WORK INSTRUCTIONS
Copy each line below that contains "Ayat".

Dataset entries
-----

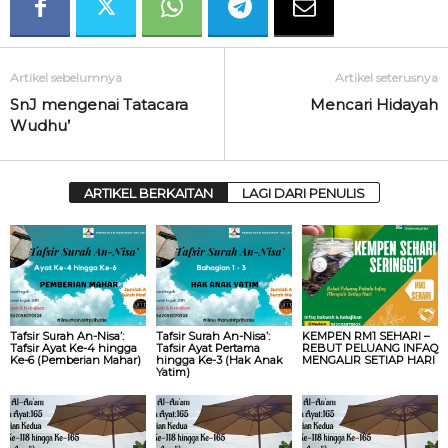
Artikel sebelumnya
Artikel seterusnya
SnJ mengenai Tatacara
Mencari Hidayah
Wudhu’
ARTIKEL BERKAITAN
LAGI DARI PENULIS
Tafsir Surah An-Nisa’:
Tafsir Surah An-Nisa’:
KEMPEN RM1 SEHARI –
Tafsir Ayat Ke-4 hingga
Tafsir Ayat Pertama
REBUT PELUANG INFAQ
Ke-6 (Pemberian Mahar)
hingga Ke-3 (Hak Anak
MENGALIR SETIAP HARI
Yatim)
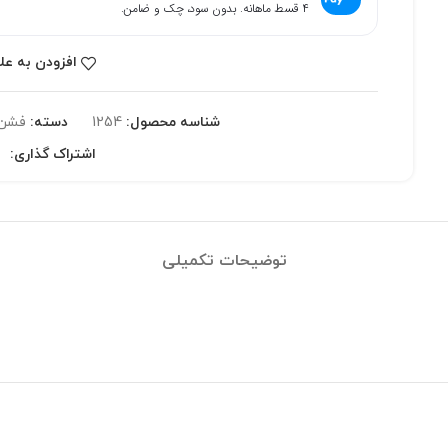
۴ قسط ماهانه. بدون سود، چک و ضامن.
افزودن به عل
شناسه محصول:
1254
دسته:
فشن 
اشتراک گذاری:
توضیحات تکمیلی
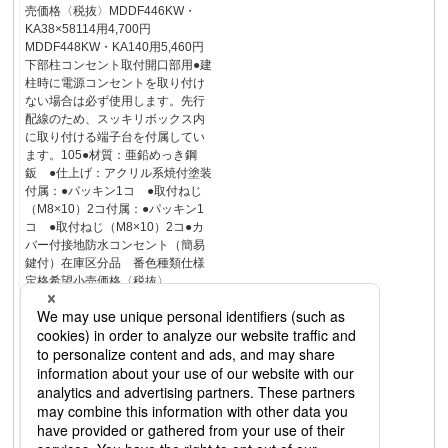
売価格〈税抜〉MDDF446KW・
KA38×58114用4,700円
MDDF448KW・KA140用5,460円
下部柱コンセント取付開口部用●建
柱時に電源コンセントを取り付け
ない場合は必ず使用します。先行
配線のため、スッキリボックス内
に取り付ける端子台を付属してい
ます。105●材質：亜鉛めっき鋼
鈑 ●仕上げ：アクリル系焼付塗装
付属：●パッキン1コ ●取付ねじ
（M8×10）2コ付属：●パッキン1
コ ●取付ねじ（M8×10）2コ●カ
バー付接地防水コンセント（簡易
鍵付）在庫区分品 番色種類仕様
定格希望小売価格〈税抜〉
SWK4702Sホワイトシルバー100V
用スマートカバー付接地防水コン
セント（簡易鍵付）（抜け止め
式・アースターミナル付）（露
出・埋込両用）15A125VAC9,050
円SWK4702Qシャンパンブロンズ
SWK4702WホワイトSWK4702Bブ
ラック鍵（付属）※スマートタイ
プは880頁をご参照ください。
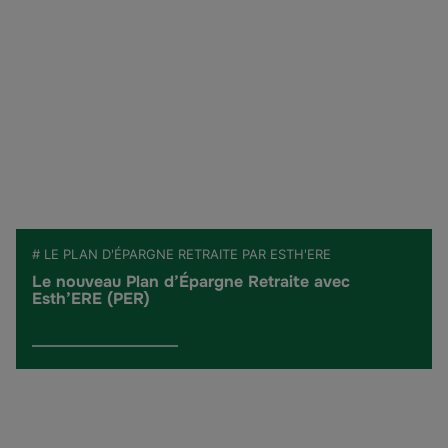
# LE PLAN D'ÉPARGNE RETRAITE PAR ESTH'ERE
Le nouveau Plan d’Épargne Retraite avec
Esth’ERE (PER)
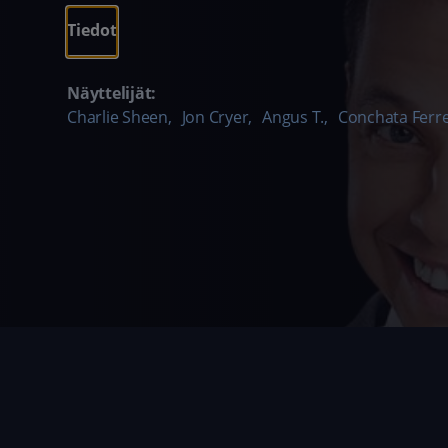
Tiedot
Näyttelijät:
Charlie Sheen
,
Jon Cryer
,
Angus T.
,
Conchata Ferre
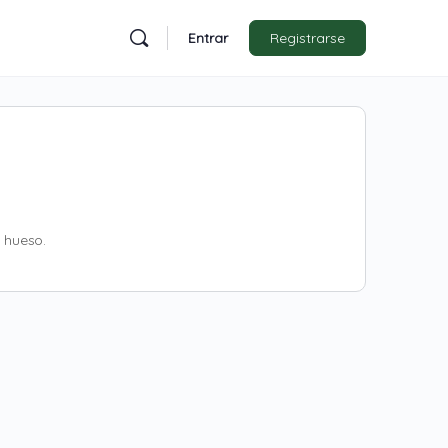
Entrar
Registrarse
 hueso.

-----

WRITTEN SOLUTION
Tafsir Ayat Ke-4 hingga
Tafsir Ayat Pertama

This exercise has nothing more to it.